Berkembang nya zaman akhirnya menjadi salah satu alasan para ulama seperti ulama Imam Maliki, Imam Hambali, Imam Syafi'i, dan Imam Hanafi menambah objek yang dapat dijadikan zakat. Penambahan objek zakat ini diperuntukkan perluasan zakat sesuai dengan kemajuan dan perkembangan ekonomi seirin zaman. Para ulama kontemporer juga sepakat jika harta seperti saham dan efek, Tabungan dalam bentuk premi ataupun dana pensiun, mesin pabrik, barang modal, Perusahaan pertenakan termasuk usaha sapi perah masuk kedalam harta yang wajib dikenakan zakat. Rumah dan kendaraan pribadi yang disewakan juga masuk kedalam kategori harta kena zakat. Menurut Pusat Kajian Strategis (PUSKAS) Baznas mengenai pasar modal yang dalam hal ini yaitu saham agar dapat di masukkan dalam kategori saham syariah memiliki beberapa ciri-ciri. Pertama perusahaan harus secara tegas menyatakan bahwa Perusahaan tersebut termasuk dalam perusahaan syariah, berikutnya tentu Perusahaan tersebut menjalankan berbagai kegiatan Perusahaan nya dengan prinsip-prinsip syariah dan juga memenuhi kriteria syariah agar dapat ditetapkan sebagai efek syariah. Lembaga keuangan seperti Otoritas Jasa Keuangan juga sudah menetapkan apa saja kriteria agar sebuah perusahaan dapat masuk ke dalam daftar syariah.

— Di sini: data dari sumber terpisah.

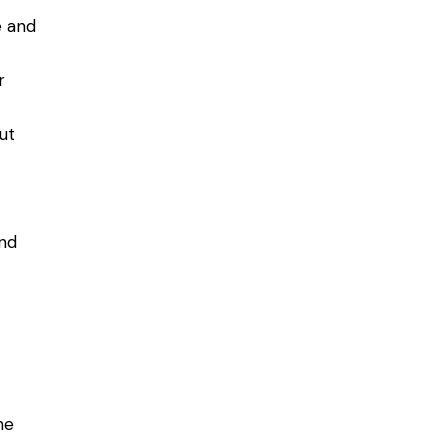
e and
r
ut
and
he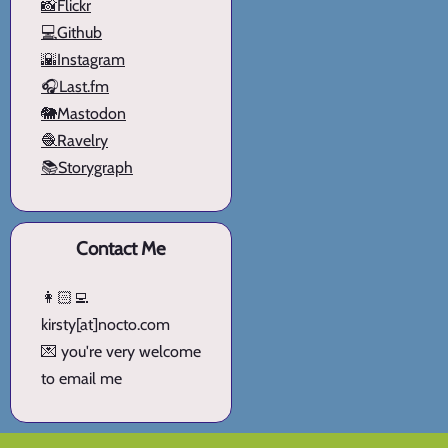
📸Flickr
💻Github
🌇Instagram
🎧Last.fm
🐘Mastodon
🧶Ravelry
📚Storygraph
Contact Me
👩🏻‍💻
kirsty[at]nocto.com
💌 you're very welcome
to email me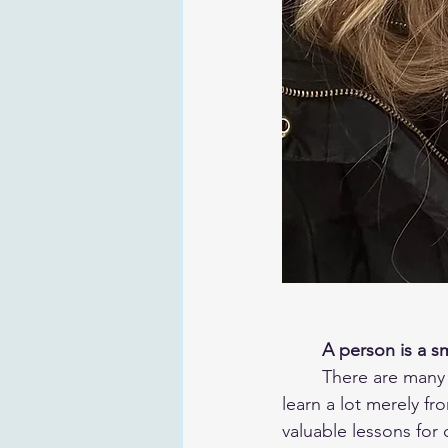
A person is a s
	There are many wonders to be found in the words of our sages. We can interpret and 
learn a lot merely f
valuable lessons for o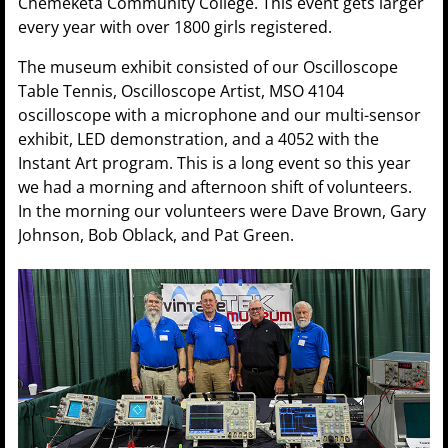
Chemeketa Community College. This event gets larger
every year with over 1800 girls registered.
The museum exhibit consisted of our Oscilloscope
Table Tennis, Oscilloscope Artist, MSO 4104
oscilloscope with a microphone and our multi-sensor
exhibit, LED demonstration, and a 4052 with the
Instant Art program. This is a long event so this year
we had a morning and afternoon shift of volunteers.
In the morning our volunteers were Dave Brown, Gary
Johnson, Bob Oblack, and Pat Green.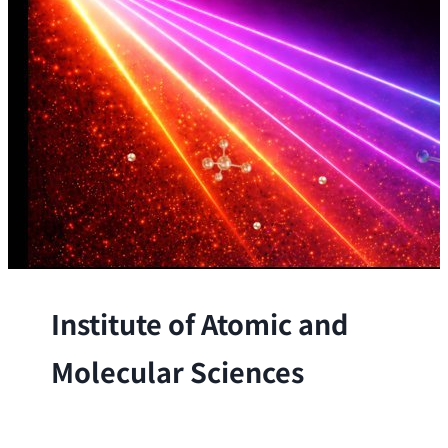
Institute of Atomic and
Molecular Sciences
The Institute conducts research at the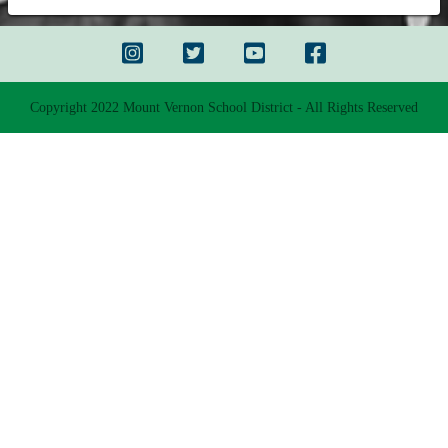
Copyright 2022 Mount Vernon School District - All Rights Reserved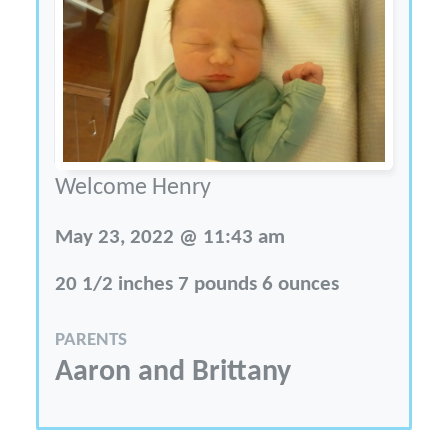
Welcome Henry
May 23, 2022 @ 11:43 am
20 1/2 inches 7 pounds 6 ounces
PARENTS
Aaron and Brittany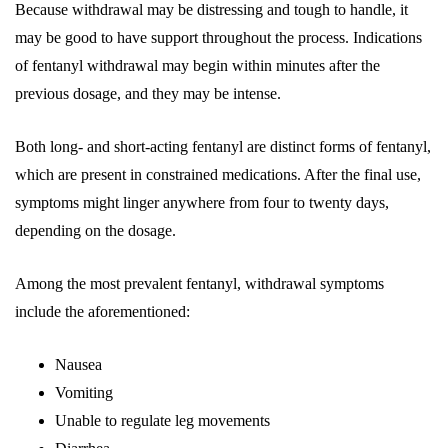
Because withdrawal may be distressing and tough to handle, it
may be good to have support throughout the process. Indications
of fentanyl withdrawal may begin within minutes after the
previous dosage, and they may be intense.
Both long- and short-acting fentanyl are distinct forms of fentanyl,
which are present in constrained medications. After the final use,
symptoms might linger anywhere from four to twenty days,
depending on the dosage.
Among the most prevalent fentanyl, withdrawal symptoms
include the aforementioned:
Nausea
Vomiting
Unable to regulate leg movements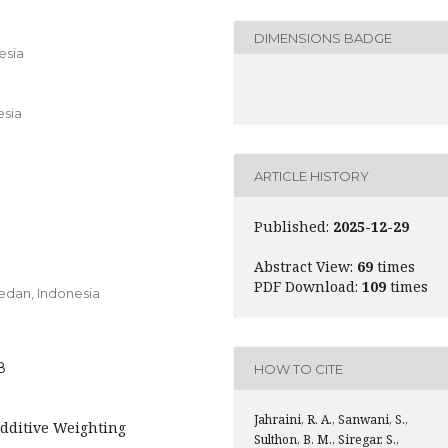
DIMENSIONS BADGE
esia
esia
ARTICLE HISTORY
Published:
2025-12-29
Abstract View:
69
times
PDF Download:
109
times
edan,
Indonesia
8
HOW TO CITE
Jahraini, R. A., Sanwani, S.,
Additive Weighting
Sulthon, B. M., Siregar, S.,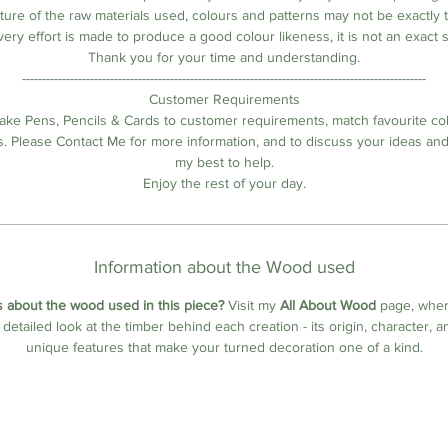
ature of the raw materials used, colours and patterns may not be exactly 
very effort is made to produce a good colour likeness, it is not an exact 
Thank you for your time and understanding.
-----------------------------------------------------------------------------------------------------
Customer Requirements
ake Pens, Pencils & Cards to customer requirements, match favourite co
s. Please Contact Me for more information, and to discuss your ideas and 
my best to help.
Enjoy the rest of your day.
Information about the Wood used
 about the wood used in this piece?
Visit my
All About Wood
page, where
a detailed look at the timber behind each creation - its origin, character, a
unique features that make your turned decoration one of a kind.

Perhitungan mengenai bagaimana penentuan banyak nya zakat saham yang harus di keluarkan oleh sebuah perusahaan telah dijelaskan oleh Baznas. Penghitungan zakat saham haruslah mengetahui berapa batas nisabnya, batas nisab menimiliki nilai yang sama dengan jumlah nisab Zakat Maal. Zakat Maal sendiri bernilai setara dengan 85 gram emas yang mana kadar zakat 2,5% kemudian telah mencapai satu tahun atau telah mencapai haulnya. Pengertian dari zakat saham yang di jelaskan oleh Baznas yaitu sebuah zakat yang dilakukan atas kepemilikan atau surat bukti Persero di dalam suatu Perusahaan Terbatas (PT), sesuai dengan nilai dan jumlah lembar sahamnya. Praktik mengenai zakat saham diilakukan pada setiap akhir tahun, dengan jumlah saham yang di zakatkan sesuai dengan nilai harga pasar atau bursa saham saat itu bukan berdasarkan harga pembelian saham. Rumus perhitungan zakat sesuai dengan yang di publikasikan oleh Bazas yaitu:
2,5% x (Capital Gain + Dividen) Atau Nominal zakat dalam rupiah: (harga pasar/lembar x 100 lembar)
Menurut Pasal 4 ayat (3) Undang-Undang Nomor 23 Tahun 2011 tentang Pengelolaan Zakat telah menyatakan bahwa Perusahaan menjadi salah satu objek dari wajib zakat, sehingga dengan adanya regulasi ini perusahaan telah diwajibkan dengan untuk mengeluarkan zakat nya sesuai dengan kategori dan juga jumlah zakat yang dikeluarkan. Terlebih pada pembahasan kali ini lebih menekan kan mengenai zakat saham sehingga perusahaan yang telah menjadi bagian dalam Daftar Efek Syariah (DES) memiliki keharusan dalam praktik zakat saham di Indonesia.